[[ TASK INPUTS open ]]

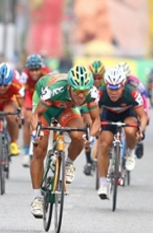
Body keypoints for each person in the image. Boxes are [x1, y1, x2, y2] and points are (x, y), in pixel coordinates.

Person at [29, 65, 101, 218]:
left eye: (84, 91)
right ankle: (37, 198)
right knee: (39, 150)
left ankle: (68, 163)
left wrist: (91, 137)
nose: (81, 96)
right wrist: (38, 132)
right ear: (69, 86)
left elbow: (96, 121)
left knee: (80, 135)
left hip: (65, 108)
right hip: (45, 109)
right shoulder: (54, 89)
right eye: (77, 91)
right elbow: (35, 116)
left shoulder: (92, 93)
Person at [96, 68, 147, 199]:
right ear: (106, 85)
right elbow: (94, 114)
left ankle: (130, 152)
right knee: (105, 144)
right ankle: (103, 184)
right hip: (108, 114)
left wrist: (140, 130)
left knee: (130, 130)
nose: (113, 92)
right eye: (110, 88)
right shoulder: (100, 93)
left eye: (116, 89)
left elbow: (143, 115)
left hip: (127, 113)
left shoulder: (132, 93)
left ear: (123, 86)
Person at [0, 63, 24, 186]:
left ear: (10, 82)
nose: (2, 88)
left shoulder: (17, 84)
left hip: (8, 102)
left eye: (5, 85)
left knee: (11, 116)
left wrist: (21, 116)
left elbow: (22, 104)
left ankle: (13, 141)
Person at [20, 54, 51, 167]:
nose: (34, 73)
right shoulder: (24, 74)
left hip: (42, 95)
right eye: (31, 70)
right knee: (28, 120)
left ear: (41, 68)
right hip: (29, 94)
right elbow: (21, 92)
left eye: (37, 69)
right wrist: (23, 108)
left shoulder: (47, 73)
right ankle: (26, 152)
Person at [116, 62, 149, 159]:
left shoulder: (135, 82)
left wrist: (146, 113)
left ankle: (139, 141)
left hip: (134, 104)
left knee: (141, 118)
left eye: (125, 78)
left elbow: (144, 98)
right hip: (119, 105)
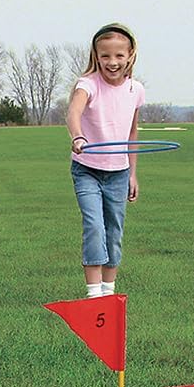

[[ TASK INPUTS closed ]]

### WHAT TO PRODUCE
Search the records above for the string "knee" and copy each line that holds it.

### WRITTEN ANSWER
right knee: (39, 150)
left knee: (80, 135)
right knee: (105, 144)
left knee: (130, 130)
left knee: (11, 116)
right knee: (28, 120)
left knee: (141, 118)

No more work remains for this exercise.